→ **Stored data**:
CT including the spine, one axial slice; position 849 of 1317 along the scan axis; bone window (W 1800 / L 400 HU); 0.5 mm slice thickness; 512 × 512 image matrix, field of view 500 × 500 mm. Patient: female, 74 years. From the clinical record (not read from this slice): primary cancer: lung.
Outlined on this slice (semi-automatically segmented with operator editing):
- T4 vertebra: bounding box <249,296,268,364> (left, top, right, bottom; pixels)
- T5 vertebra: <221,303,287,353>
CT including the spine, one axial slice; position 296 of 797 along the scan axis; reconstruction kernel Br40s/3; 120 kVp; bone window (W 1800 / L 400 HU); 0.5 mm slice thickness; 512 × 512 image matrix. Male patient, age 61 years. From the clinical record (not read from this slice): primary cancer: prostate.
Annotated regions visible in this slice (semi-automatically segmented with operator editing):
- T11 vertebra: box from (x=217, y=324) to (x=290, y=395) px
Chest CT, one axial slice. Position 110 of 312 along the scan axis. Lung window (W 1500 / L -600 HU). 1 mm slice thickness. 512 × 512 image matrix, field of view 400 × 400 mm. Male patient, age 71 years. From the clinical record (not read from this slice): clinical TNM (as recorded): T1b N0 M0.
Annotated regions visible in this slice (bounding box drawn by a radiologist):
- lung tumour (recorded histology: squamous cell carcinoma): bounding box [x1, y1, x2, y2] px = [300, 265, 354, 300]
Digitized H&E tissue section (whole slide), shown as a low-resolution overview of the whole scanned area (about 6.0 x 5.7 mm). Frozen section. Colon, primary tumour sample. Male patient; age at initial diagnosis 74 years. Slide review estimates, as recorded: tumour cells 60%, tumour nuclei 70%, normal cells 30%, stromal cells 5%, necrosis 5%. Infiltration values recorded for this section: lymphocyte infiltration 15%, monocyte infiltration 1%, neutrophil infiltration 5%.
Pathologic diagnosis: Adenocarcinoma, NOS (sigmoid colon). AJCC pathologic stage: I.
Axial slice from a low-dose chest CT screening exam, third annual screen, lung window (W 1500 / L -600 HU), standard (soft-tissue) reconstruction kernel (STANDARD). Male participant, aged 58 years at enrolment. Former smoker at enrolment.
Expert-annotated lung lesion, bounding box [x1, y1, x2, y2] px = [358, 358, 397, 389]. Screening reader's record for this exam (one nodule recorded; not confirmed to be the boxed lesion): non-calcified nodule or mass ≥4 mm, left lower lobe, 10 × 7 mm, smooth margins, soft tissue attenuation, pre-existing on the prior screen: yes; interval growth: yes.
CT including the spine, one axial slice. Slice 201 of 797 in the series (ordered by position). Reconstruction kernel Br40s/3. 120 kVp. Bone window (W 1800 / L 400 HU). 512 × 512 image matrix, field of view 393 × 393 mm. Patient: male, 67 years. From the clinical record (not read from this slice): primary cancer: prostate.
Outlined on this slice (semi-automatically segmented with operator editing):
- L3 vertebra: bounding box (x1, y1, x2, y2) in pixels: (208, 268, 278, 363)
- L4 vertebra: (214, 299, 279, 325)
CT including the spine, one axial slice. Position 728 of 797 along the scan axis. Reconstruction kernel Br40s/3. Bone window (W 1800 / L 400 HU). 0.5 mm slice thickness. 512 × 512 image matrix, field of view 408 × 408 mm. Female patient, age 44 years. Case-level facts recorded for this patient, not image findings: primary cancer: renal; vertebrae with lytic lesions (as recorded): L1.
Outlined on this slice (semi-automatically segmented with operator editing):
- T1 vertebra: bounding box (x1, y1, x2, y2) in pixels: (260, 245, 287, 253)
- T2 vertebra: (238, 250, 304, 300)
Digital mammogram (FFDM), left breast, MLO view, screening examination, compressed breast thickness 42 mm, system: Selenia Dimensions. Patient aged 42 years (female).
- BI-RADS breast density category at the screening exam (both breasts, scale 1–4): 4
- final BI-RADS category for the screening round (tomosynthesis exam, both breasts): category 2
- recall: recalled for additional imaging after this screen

→ **What is expected**:
Pull out each line of the entries that contains "category".

→ **Response to the exercise**:
- BI-RADS breast density category at the screening exam (both breasts, scale 1–4): 4
- final BI-RADS category for the screening round (tomosynthesis exam, both breasts): category 2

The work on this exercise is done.